Elle étudie actuellement en vue d’obtenir un master en VIH et soins communautaires à l’Université Saint-Paul, un établissement protestant de Limuru, une ville proche de Nairobi.
Elle a lutté contre les idées fausses, la honte, le déni et la discrimination. Peu avant qu’elle ne puisse épouser son fiancé en 2010, un évêque qui connaissait sa situation lui a conseillé de renoncer à cette union, ce qui l’a laissée cassée, seule et encore plus confuse. Pour un temps, elle a renoncé au mariage, mais en 2013, elle a finalement épousé Mathew Muhoro qui est enseignant à l’école primaire. Son mari est porteur du virus également. Après avoir suivi un programme de prévention de la transmission du virus de la mère à l’enfant, elle a donné vie à Joywin Wangari, 2 ans aujourd’hui, qui n’est pas porteuse du virus. «Je remercie Dieu pour cette enfant. Dieu a fait des choses merveilleuses dans nos vies. Et nous essayons d’avoir un deuxième enfant», explique Rahab Wanjiru.
Rahab Wanjiru s’inquiète du faible niveau de connaissance sur le VIH et le SIDA des membres de l’Eglise. Et beaucoup de dénominations peinent encore à accepter pleinement les personnes séropositives et à les traiter avec dignité. «Depuis que je parle ouvertement de mon statut, je me bats pour avoir du temps, lors des rencontres de mon diocèse pour parler du virus», explique-t-elle. «Il y a beaucoup de stigmatisations dans les textes», déclare-t-elle. «Quelque chose doit être fait à ce sujet.»

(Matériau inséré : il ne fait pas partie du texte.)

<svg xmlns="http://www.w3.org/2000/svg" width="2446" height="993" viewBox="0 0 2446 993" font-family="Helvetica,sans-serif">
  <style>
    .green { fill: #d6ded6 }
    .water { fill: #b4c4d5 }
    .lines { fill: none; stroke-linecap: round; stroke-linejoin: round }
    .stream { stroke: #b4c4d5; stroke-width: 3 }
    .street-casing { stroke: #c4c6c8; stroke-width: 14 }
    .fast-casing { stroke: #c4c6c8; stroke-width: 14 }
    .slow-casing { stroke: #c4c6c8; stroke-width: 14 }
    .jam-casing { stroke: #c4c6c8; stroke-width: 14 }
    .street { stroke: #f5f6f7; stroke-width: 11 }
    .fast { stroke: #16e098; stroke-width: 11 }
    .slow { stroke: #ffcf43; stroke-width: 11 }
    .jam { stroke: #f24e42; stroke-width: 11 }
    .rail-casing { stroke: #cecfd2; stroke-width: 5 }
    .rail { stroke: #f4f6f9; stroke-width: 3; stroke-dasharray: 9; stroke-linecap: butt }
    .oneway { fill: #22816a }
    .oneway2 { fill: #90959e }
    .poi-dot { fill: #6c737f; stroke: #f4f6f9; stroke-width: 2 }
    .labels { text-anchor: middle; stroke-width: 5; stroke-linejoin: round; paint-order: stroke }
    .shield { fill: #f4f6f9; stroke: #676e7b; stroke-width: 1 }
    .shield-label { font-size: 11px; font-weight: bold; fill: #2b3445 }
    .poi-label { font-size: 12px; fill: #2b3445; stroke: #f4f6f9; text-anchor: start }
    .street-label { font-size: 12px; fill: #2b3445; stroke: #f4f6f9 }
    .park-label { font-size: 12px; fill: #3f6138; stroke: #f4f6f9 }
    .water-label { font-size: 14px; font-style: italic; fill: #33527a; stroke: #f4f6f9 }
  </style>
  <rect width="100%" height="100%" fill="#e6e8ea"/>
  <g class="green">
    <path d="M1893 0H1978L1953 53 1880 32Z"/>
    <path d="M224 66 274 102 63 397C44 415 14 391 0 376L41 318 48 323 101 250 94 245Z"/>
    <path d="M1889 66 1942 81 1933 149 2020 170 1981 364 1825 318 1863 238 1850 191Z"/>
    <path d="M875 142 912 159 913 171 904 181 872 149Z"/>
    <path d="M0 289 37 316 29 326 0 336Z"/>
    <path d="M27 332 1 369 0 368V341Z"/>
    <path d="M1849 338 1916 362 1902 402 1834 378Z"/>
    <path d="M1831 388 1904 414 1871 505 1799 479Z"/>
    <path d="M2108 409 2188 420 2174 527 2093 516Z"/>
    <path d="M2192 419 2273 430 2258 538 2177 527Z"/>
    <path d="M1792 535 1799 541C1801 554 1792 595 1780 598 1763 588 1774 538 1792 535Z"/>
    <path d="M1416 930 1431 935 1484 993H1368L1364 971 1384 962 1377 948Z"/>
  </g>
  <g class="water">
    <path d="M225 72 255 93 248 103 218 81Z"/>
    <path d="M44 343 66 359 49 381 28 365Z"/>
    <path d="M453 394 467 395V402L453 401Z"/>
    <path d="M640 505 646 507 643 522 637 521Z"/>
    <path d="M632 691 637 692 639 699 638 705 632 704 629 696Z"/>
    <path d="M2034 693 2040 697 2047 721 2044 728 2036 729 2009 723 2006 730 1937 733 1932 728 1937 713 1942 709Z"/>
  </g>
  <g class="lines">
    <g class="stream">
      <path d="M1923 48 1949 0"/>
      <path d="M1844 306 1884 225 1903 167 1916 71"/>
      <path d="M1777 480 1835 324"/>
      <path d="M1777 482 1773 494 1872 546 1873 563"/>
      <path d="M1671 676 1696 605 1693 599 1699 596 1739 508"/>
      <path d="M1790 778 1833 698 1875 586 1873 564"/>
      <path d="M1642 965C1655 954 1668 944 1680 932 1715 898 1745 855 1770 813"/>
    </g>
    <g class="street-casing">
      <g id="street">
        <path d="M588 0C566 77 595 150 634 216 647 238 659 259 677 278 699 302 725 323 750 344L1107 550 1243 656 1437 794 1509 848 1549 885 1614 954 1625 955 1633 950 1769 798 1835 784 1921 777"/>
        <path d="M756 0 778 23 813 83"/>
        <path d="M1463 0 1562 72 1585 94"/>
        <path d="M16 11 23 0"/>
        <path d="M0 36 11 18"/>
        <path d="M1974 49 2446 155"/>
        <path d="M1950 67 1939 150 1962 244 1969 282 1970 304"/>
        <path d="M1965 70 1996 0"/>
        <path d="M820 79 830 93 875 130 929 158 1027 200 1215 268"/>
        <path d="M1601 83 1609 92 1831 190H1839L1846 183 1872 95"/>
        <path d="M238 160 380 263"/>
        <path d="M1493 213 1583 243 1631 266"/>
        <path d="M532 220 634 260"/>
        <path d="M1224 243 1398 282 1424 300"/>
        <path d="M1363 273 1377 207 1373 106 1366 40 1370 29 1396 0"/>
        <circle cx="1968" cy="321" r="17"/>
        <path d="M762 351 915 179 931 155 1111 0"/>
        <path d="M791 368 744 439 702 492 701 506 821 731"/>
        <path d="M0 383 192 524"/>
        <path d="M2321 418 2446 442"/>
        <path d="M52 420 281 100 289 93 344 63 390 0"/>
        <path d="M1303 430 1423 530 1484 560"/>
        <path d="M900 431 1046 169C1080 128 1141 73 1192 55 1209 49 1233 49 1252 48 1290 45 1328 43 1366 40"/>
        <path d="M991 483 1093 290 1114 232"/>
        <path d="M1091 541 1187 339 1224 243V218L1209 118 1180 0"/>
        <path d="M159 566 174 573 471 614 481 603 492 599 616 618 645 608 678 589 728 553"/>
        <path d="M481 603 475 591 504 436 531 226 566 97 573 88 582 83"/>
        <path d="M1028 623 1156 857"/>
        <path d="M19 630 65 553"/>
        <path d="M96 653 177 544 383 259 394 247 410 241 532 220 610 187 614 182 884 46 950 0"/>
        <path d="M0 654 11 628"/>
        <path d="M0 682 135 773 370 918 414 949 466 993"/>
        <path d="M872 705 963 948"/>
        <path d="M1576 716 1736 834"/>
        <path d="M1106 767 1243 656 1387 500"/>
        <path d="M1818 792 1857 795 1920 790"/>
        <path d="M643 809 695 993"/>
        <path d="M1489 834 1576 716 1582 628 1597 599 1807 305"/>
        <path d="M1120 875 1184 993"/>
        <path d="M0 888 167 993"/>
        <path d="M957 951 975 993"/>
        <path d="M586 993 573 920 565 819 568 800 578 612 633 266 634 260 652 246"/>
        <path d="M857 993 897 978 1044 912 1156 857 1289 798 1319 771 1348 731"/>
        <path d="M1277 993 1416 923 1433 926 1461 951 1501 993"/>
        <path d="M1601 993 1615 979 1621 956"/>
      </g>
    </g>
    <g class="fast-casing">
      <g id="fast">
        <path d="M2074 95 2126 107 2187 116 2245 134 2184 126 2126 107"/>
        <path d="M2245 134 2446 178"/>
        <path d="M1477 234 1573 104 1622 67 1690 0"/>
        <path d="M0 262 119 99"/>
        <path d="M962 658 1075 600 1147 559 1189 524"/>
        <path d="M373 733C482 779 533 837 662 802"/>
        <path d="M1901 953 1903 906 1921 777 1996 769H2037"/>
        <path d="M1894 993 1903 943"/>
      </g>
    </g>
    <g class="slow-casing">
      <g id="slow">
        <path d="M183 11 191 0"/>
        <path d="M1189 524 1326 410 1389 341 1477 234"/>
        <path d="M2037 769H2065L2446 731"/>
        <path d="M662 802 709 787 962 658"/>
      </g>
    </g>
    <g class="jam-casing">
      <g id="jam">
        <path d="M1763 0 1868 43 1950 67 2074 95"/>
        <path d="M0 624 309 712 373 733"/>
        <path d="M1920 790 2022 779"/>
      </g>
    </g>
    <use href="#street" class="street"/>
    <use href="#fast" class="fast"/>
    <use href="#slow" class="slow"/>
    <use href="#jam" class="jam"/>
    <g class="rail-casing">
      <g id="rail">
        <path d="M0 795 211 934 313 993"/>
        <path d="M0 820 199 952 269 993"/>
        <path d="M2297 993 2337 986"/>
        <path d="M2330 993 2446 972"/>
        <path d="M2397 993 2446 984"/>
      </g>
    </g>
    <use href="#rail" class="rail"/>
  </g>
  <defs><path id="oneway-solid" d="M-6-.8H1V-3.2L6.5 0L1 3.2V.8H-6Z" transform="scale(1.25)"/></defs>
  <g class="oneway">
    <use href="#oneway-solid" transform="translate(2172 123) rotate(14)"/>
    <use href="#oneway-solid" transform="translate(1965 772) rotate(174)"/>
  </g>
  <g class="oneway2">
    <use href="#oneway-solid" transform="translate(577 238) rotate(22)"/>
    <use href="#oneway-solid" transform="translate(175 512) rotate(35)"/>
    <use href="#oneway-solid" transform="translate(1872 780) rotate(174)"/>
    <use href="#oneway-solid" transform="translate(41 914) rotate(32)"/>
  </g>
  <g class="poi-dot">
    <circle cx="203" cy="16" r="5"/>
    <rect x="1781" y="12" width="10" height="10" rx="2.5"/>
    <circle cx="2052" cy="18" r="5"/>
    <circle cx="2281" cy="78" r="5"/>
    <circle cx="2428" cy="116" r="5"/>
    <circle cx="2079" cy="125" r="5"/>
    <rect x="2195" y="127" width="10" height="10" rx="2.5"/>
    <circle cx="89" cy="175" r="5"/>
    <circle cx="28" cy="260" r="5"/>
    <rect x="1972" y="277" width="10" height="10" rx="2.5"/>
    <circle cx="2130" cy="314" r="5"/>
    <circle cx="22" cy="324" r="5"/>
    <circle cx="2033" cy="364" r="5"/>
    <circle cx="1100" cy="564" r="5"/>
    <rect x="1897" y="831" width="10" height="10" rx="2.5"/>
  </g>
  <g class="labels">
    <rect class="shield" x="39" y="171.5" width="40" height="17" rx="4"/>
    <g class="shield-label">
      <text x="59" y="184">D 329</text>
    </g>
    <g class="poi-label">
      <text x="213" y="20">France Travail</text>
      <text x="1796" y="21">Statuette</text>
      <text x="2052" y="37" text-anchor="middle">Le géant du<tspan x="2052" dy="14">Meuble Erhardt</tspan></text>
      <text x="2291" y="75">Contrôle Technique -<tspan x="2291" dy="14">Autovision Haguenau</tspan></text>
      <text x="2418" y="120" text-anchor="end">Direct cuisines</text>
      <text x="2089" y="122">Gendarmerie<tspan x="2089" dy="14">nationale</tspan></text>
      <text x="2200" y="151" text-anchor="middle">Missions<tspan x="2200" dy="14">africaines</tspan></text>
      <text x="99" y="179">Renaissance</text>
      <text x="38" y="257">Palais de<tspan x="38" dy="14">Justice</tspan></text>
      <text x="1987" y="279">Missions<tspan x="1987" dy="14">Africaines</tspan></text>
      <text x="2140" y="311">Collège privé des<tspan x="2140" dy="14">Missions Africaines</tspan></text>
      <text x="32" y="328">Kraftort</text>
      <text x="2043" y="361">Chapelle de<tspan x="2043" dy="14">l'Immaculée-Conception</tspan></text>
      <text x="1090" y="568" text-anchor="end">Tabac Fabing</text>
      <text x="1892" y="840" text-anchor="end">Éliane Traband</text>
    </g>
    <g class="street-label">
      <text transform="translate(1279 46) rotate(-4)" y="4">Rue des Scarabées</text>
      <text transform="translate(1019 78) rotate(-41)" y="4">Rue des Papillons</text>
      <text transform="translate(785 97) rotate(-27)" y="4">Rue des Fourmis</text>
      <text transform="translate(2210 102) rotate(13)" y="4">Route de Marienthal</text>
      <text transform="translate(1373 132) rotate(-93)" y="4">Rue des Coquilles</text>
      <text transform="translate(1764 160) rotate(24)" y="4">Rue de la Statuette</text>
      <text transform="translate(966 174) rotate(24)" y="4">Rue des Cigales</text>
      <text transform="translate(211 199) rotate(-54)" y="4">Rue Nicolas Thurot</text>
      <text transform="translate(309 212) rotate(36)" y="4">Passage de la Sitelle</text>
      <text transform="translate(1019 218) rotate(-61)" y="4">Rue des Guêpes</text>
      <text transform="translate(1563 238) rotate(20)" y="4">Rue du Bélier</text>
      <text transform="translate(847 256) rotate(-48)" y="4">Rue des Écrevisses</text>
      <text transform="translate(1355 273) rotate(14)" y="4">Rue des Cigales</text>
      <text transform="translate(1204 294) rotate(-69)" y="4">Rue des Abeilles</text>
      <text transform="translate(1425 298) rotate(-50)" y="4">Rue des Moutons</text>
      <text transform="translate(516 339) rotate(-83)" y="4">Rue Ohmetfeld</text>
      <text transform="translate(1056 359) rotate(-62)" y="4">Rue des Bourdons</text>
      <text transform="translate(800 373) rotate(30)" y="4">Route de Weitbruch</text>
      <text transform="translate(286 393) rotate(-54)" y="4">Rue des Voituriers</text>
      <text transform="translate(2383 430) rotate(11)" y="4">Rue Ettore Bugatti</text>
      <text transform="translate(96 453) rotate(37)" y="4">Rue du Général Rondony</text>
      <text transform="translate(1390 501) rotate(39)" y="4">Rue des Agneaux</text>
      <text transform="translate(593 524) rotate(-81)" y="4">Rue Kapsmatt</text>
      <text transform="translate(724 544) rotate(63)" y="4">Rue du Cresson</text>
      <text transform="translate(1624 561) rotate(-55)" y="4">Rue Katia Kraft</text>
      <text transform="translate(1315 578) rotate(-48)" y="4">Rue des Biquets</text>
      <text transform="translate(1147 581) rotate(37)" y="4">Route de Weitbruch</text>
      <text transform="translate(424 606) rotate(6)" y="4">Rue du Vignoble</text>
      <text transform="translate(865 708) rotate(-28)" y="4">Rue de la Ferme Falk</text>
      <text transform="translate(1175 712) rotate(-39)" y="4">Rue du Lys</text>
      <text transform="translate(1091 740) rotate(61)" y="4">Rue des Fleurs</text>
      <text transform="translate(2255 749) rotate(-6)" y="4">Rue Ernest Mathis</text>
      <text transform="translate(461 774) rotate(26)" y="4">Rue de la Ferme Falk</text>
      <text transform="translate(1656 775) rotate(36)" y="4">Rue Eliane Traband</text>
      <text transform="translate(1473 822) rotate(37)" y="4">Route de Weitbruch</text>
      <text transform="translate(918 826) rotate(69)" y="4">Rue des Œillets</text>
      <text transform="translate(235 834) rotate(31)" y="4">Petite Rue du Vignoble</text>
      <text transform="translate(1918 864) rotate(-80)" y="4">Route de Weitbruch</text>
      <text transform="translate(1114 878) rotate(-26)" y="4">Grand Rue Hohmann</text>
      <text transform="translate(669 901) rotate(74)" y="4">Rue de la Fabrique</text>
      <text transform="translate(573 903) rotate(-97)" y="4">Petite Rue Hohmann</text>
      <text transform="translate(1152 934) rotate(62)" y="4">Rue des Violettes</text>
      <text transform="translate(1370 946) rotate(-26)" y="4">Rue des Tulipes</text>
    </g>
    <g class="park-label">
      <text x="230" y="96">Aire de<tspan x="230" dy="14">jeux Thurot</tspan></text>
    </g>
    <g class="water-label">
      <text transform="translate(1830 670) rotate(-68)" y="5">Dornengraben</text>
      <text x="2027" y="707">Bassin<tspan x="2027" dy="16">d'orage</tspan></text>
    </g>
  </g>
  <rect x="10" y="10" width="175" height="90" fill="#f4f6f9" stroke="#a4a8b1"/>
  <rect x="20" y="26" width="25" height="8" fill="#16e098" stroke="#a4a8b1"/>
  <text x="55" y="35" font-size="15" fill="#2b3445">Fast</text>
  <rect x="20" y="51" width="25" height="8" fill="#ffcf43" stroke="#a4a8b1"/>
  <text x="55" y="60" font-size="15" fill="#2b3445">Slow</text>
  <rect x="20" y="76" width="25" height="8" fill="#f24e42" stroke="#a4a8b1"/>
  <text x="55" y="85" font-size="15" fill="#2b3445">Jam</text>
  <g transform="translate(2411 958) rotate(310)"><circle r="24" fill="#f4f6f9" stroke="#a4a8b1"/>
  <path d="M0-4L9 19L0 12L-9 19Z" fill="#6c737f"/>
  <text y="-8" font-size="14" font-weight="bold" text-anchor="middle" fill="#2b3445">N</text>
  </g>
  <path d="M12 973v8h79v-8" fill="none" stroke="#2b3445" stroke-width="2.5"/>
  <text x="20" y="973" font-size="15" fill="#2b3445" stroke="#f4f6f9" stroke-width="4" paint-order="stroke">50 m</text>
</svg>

La ministre pense que l’épidémie pourra être vaincue si le monde adopte l’approche SAVE, l’acronyme en anglais de «pratiques plus sûres», «accès au traitement», «traitement et conseils sur une base volontaire» et «émancipation.» Cette campagne a été mise sur pied par des ecclésiastiques africains convaincus que l’approche ABC, en anglais, abstinence, être fidèle, préservatif, ne fonctionnait pas. «Si les personnes qui vivent avec le virus peuvent élever une génération séronégative, c’est le signe clair que nous pouvons vaincre le VIH», déclare Rahab Wanjiru.
Mais pour l’heure, beaucoup de personnes dans la paroisse et la communauté comptent sur son soutien et son savoir. «Elle est extrêmement engagée dans la lutte contre le VIH et le SIDA», souligne Jane Ng’ang’a, coordinatrice de la section kényane de INERELA+, le réseau international des responsables religieux vivant avec ou personnellement touchés par le VIH/SIDA. «Je pense qu’elle peut-être d’une grande aide pour les ecclésiastiques porteurs du virus.»